How to segment with the Threshold Configuration Wizard

This guide shows you how to build a traditional segmentation pipeline interactively using filters, thresholds, and morphological operations — without a Deep Learning model.

Reference keys: instance segmentation, cell population

Open the Threshold Configuration Wizard

  1. Select a specific position within your experiment.

  2. In the Segmentation section of the Control Panel, locate the population of interest (e.g., Targets or Effectors).

  3. Click the button.

  4. Toggle the Threshold option.

  5. Click the Threshold Config Wizard button to open the interface.

threshold_config_wizard

The Threshold Configuration Wizard interface showing preprocessing, thresholding, and object detection controls.

Step 1: Preprocessing

Enhance the image to make objects easier to detect.

  • Add Filter: Select a filter (e.g., gauss, median, std) and kernel size, then click Add.

  • Remove Filter: Double-click a filter in the list to remove it.

  • Apply: Click Apply to see the effect on the image.

Step 2: Thresholding

Binarize the image to separate foreground (cells) from background.

  • Slider: Adjust the min/max sliders to define the intensity range of fit.

  • Histogram: Use the histogram to identify intensity peaks. Toggle Log scale for better visibility of low-intensity pixels.

  • Fill Holes: Keep this checked to automatically fill holes inside detected objects.

Step 3: Object Detection (Split / Merge)

Convert the binary mask into individual objects.

Option A: Markers (Watershed) Best for touching cells or nuclei.

  • Footprint: Adjust the size of the local region used to find distinct peaks. Larger values merge peaks; smaller values split them.

  • Min Distance: Set the minimum allowed distance between two object centers.

  • Run: Click Run to detect markers (shown as red dots).

  • Watershed: Click Watershed to expand markers into object boundaries.

Option B: All Objects Best for well-separated objects.

  • Select: Choose all non-contiguous objects.

  • Watershed: Click Watershed to label all connected components directly.

Step 4: Property Filtering

Remove false positives based on morphology or intensity.

  • Visualize: Use the dropdowns to plot two properties (e.g., area vs solidity) on the scatter plot.

  • Select: Click points on the scatter plot to highlight the corresponding object in the viewer.

  • Query: Enter a filtering query in the text box (e.g., area > 100 or solidity > 0.9).

  • Filter: Click Submit Query to remove objects that don’t match the criteria.

Save and apply the pipeline

  1. Click Save. The configuration is saved as a .json file in your experiment’s configs/ folder.

  2. The wizard closes, and the config file path is automatically loaded into the Upload Model window.

  3. Click Upload to confirm.

  4. To process the entire position or experiment, select Threshold in the segmentation zoo and click Submit.

Merging Multiple Configurations

In some cases, a single thresholding pipeline may not be sufficient to capture all variations of a cell population. You can merge multiple configurations together to create a more robust union mask:

  1. In the Upload Model window, click Choose File for the Threshold option.

  2. Select multiple .json threshold configuration files (using Ctrl+Click or Shift+Click).

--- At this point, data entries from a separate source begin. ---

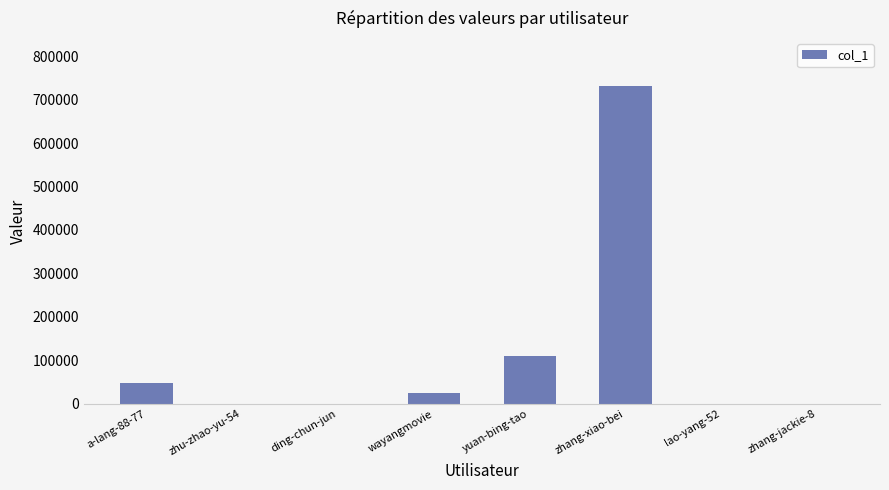

Which category has the highest value across all series?

zhang-xiao-bei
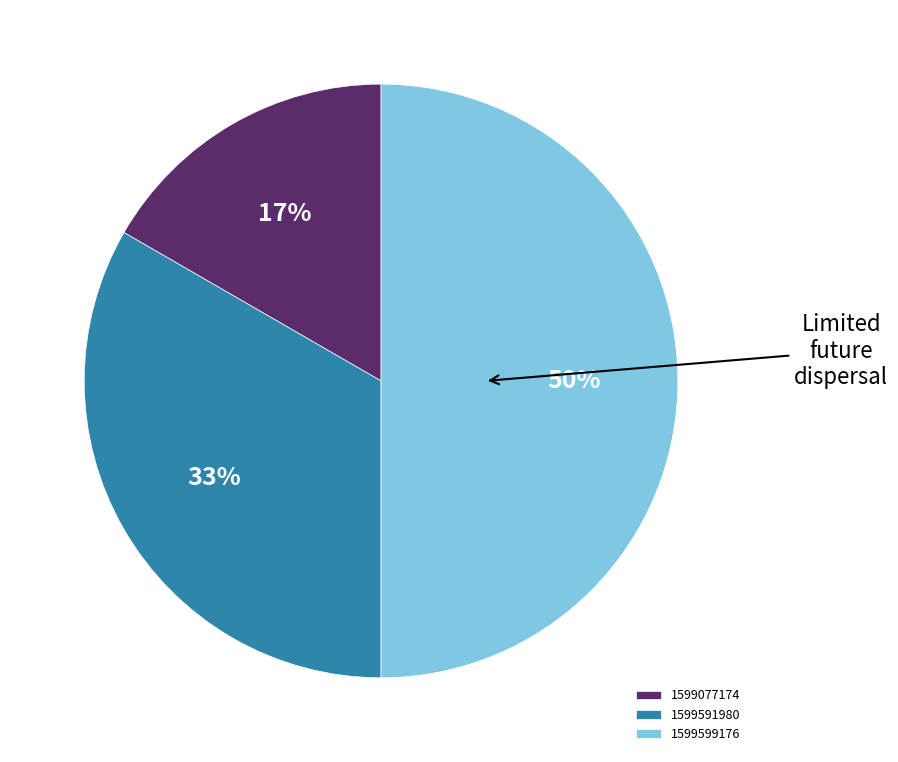

Approximately how many times larger is the value at 1599591980 compared to 1599599176?

0.7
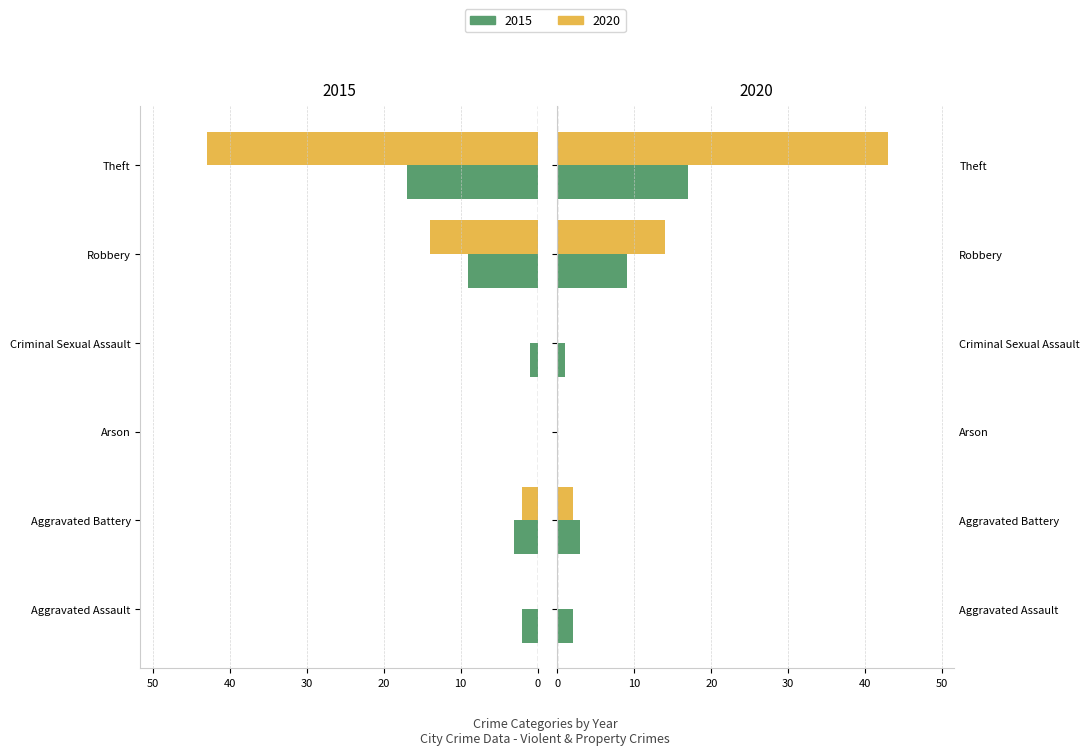

Which series changed the most between Arson and Criminal Sexual Assault?

2015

  3. A Merging option dropdown will appear. Currently, the supported method is OR, which computes the logical union of the objects detected by all the selected pipelines.

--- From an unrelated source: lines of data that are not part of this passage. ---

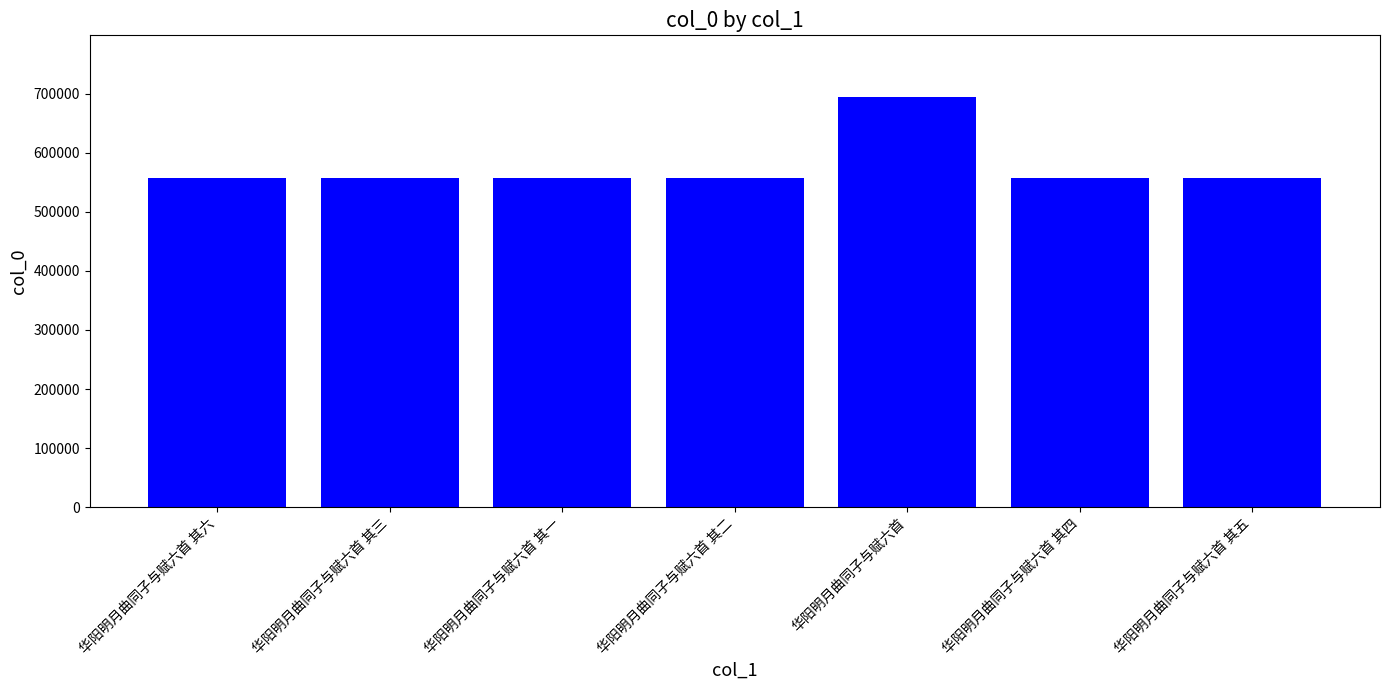

What is the label of the 1st bar from the right?

华阳明月曲同子与赋六首 其五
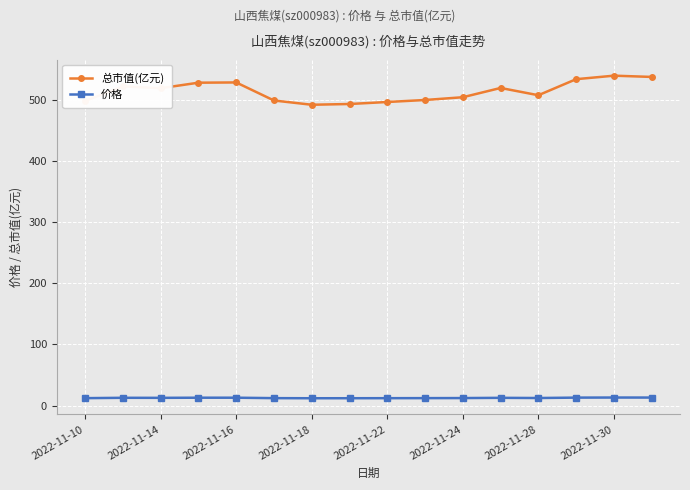

What is the maximum value for 总市值(亿元)?

539.1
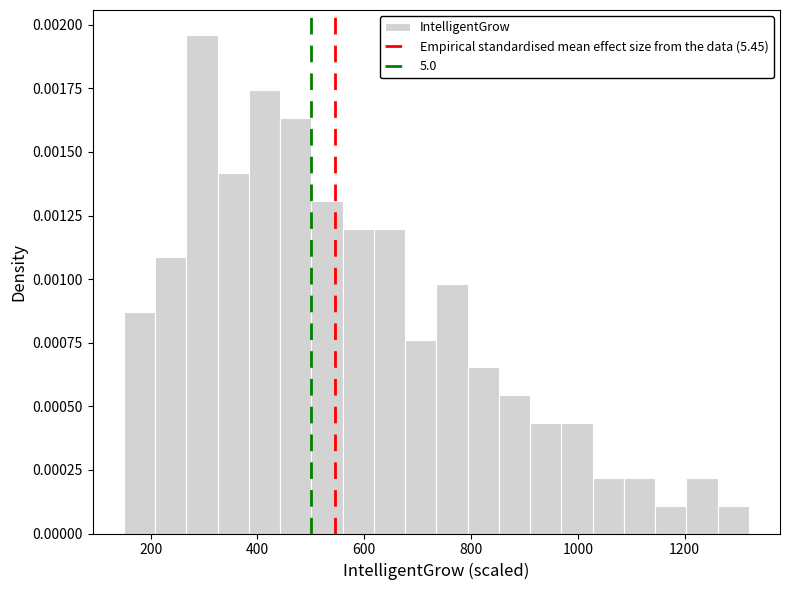

Read against the x-axis, roughly where is the centre of the tallest bar?

300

  4. Click Upload. When you run the segmentation task, Celldetective will process the images through each pipeline and merge the resulting masks.

Note

The OR union is not just a simple pixel-wise mathematical OR. The merging is performed at the object instance level:

  • It compares the segmented objects from the first pipeline against objects from the second pipeline.

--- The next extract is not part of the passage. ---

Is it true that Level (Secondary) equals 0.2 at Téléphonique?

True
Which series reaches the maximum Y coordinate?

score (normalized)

  • Matches between conflicting cell instances are established using the Intersection over Union (IoU) metric. If the IoU between two objects is above a threshold (currently fixed via the Stardist matching function at 0.5, with an internal matching verification at 0.05), the objects are considered to be the same cell mask.

  • The pixels belonging to matched objects are then combined together via a logical OR union.

  • If an object from the second pipeline has no match in the first pipeline (IoU < 0.5), it is added as a completely new individual cell instance in the final merged output.

Note

You must reload the threshold config file if you reopen the experiment later.